There's a stilted silence, and Annie sighs heavily into it, like the force of her breath could blow the roof away and she could climb out and run home. She was good at that, running, even if home was not as good to her. The rest of them are more alike, and she doesn't blame anyone really for believing the same things she did, or for not being able to run when they heard a whistle. 

The crying falters and there's a sniffling in the darkness. Annie turns over, and thinks that it's not the same as the orphanage, but there's something alike here too. 

"They took her. The one who used to sleep in your bed." The sobbing girl whimpers it out, and this time Annie feels a lump in her throat. "And she's not coming back." 
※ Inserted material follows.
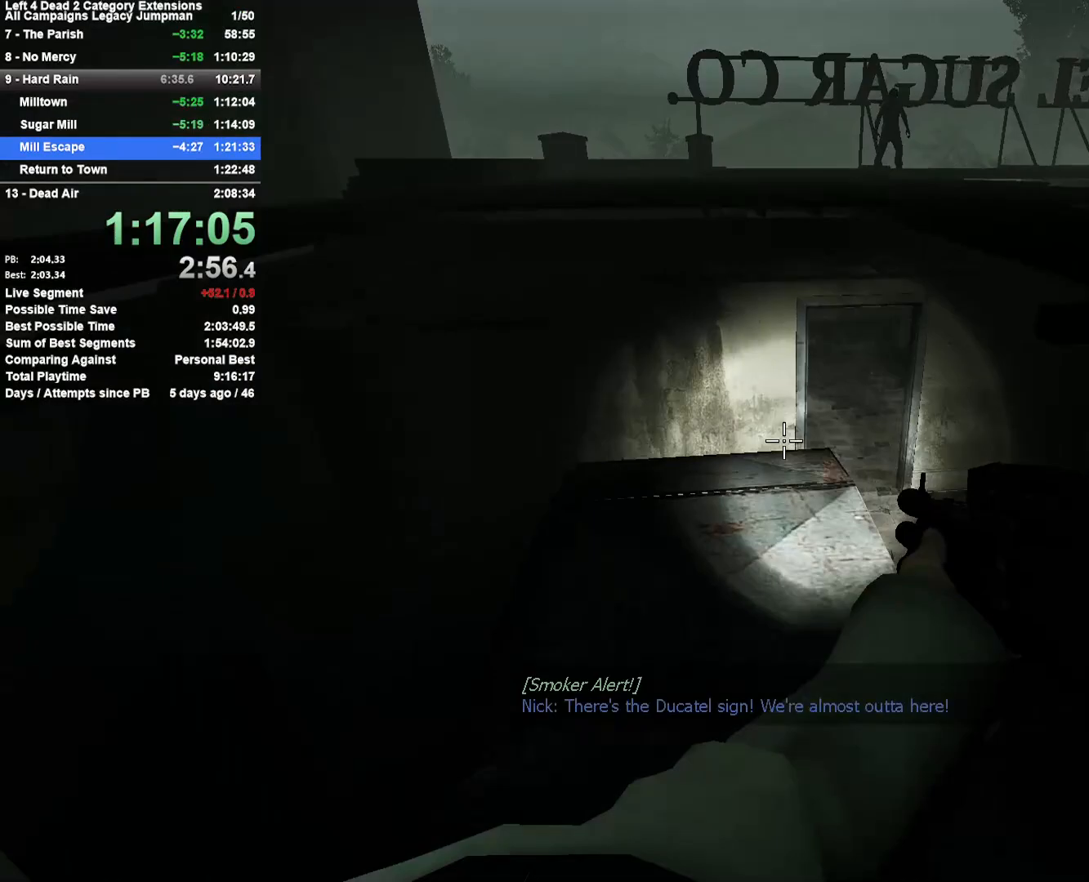
{"keys": ["w"], "mouse": [], "events": [[267, "space", "down"], [400, "space", "up"]]}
"This isn't good." Her daemon mutters, close to her ear. 

She knows it, because none of the adults at The Station could answer her questions on where the older children she travelled with have gone either. There had been four of them, and they had been in the tent at night, but gone by breakfast the next day, leaving her with the Tartar and his wolf daemon. That had been two weeks ago, and it had left her feeling unsettled, but not as unsettled as the whispers in the dining room from well-fed children here, in the warmth with clean clothes, who say that there are empty chairs for a reason. 

"Then we've got to do our best to make sure they don't choose one of us again." Annie says into the dark.
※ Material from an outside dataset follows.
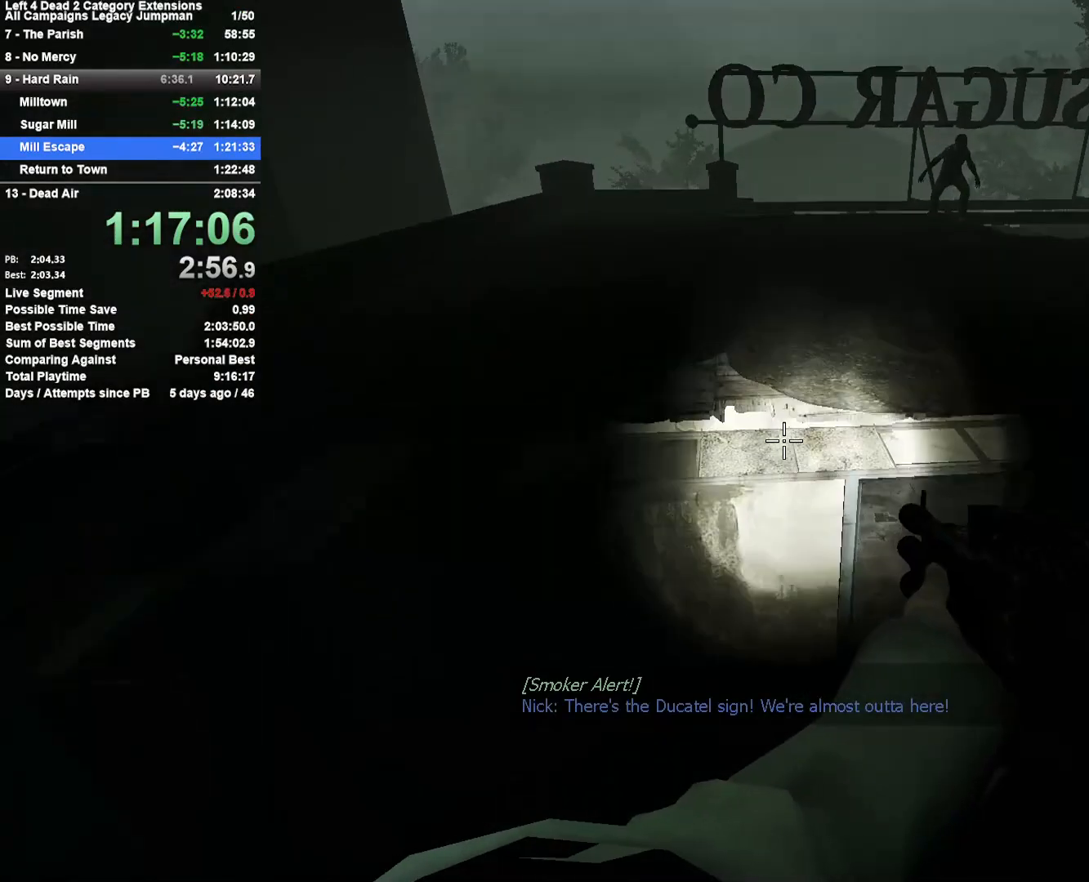
{"keys": ["d", "shift", "w"], "mouse": [], "events": [[33, "space", "down"], [83, "d", "down"], [183, "shift", "down"], [183, "w", "up"], [467, "space", "up"], [467, "w", "down"]]}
They all deserved more than that, if only they could get out. 

xxx

“Coulter’s here! She's here!” Beth’s voice sounds half-strangled, but maybe that’s because she’s pressed herself as close to the wall as she can to keep her balance on the skirting board while trying to look out the one small window in their room. “On an airship!” 

“Quickly!” Mary hustles the kids from the four corners of the room and they quickly work to straighten their bed covers and plump up the pillows as the thrumming noise of the airship lowers itself to land. 

Sarah checks under the beds, crawling the whole way across and yanking up a spare pillow. When Annie stares at her, she scowls and says, “The monkey might see! Or she will. Don’t just stand there, sort out your own bed.” 

In the few minutes they have, the dorm room is turned inside out and everything is set carefully into place as if there were no children living and sleeping there. Then they hear a light rap on the door before it swings open, and she steps through wearing a baby blue coat with thickest, fluffiest fur hood any of the girls in the room had seen. 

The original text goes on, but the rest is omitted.